### Text segment:
--- start ---

30th Governor of Wyoming
- In office January 2, 1995 – January 6, 2003
- Preceded by: Mike Sullivan
- Succeeded by: Dave Freudenthal

Member of the Wyoming Senate
- In office January 1989 – January 1995
- Succeeded by: Curt Meier
- Constituency: Platte County (1989–1992) 3rd district (1993–1995)

Personal details
- Born: James Edward Geringer April 24, 1944 (age 82) Wheatland, Wyoming, U.S.
- Party: Republican
- Spouse: Sharyn Geringer ​(m. 1967)​
- Children: 5
- Education: Kansas State University (BS)

Military service
- Allegiance: United States
- Branch/service: United States Air Force Air Force Reserve; ;
- Service years: 1967–1991

= Jim Geringer =

30th Governor of Wyoming

James Edward Geringer (/gɛrɪŋər/; born April 24, 1944) is an American politician who was the 30th governor of Wyoming, serving from 1995 to 2003.

==Early life and education==
Geringer was born and raised on a farm in Wheatland, Wyoming. His father, Gottlieb Geringer, was a Volga German from Lauwe (now Yablonovka, Saratov Oblast) in the Russian Empire, and his mother, Edla Malin (née Johnson), was of Swedish descent. He attended Kansas State University and was a member of Triangle Fraternity, earning a degree in mechanical engineering. He served for ten years in the United States Air Force before retiring. He briefly worked at a power generating station in Wheatland before purchasing a farm.

--- end ---

[A data block]
--- start ---

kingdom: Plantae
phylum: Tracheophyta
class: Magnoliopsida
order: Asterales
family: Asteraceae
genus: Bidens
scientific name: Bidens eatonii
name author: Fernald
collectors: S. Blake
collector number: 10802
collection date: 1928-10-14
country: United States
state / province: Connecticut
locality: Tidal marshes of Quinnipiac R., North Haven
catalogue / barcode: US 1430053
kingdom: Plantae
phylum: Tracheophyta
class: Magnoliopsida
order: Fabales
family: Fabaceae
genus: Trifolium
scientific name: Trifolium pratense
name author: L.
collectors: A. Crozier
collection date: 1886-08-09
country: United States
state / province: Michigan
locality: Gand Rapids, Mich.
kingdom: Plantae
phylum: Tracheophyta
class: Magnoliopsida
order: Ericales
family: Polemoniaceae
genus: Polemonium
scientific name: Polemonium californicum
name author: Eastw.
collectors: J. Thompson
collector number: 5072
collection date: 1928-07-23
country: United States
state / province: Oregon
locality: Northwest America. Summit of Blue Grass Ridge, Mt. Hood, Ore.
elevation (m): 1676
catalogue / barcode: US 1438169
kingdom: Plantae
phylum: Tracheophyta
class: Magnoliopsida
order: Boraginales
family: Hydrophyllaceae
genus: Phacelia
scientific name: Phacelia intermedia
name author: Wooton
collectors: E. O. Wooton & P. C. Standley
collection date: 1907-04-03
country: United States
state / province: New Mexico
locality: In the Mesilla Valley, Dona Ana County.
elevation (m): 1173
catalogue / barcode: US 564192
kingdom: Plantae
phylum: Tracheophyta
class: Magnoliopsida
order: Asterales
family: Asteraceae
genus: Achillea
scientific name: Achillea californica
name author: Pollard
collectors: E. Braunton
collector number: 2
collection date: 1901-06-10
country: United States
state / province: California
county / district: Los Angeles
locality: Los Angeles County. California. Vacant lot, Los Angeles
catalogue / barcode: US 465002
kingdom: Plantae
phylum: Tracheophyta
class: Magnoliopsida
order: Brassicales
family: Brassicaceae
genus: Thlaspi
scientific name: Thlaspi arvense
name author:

--- end ---

### Work instructions:
(a) In the Jim Geringer biography, what did Geringer earn his degree in at Kansas State University?
(b) From the Jim Geringer biography, write out everything from "Military service" down to "purchasing a farm." without any changes.
The records are separate from the Jim Geringer biography.

### Exercise responses:
(a) Mechanical engineering.

(b)
Military service
- Allegiance: United States
- Branch/service: United States Air Force Air Force Reserve; ;
- Service years: 1967–1991

= Jim Geringer =

30th Governor of Wyoming

James Edward Geringer (/gɛrɪŋər/; born April 24, 1944) is an American politician who was the 30th governor of Wyoming, serving from 1995 to 2003.

==Early life and education==
Geringer was born and raised on a farm in Wheatland, Wyoming. His father, Gottlieb Geringer, was a Volga German from Lauwe (now Yablonovka, Saratov Oblast) in the Russian Empire, and his mother, Edla Malin (née Johnson), was of Swedish descent. He attended Kansas State University and was a member of Triangle Fraternity, earning a degree in mechanical engineering. He served for ten years in the United States Air Force before retiring. He briefly worked at a power generating station in Wheatland before purchasing a farm.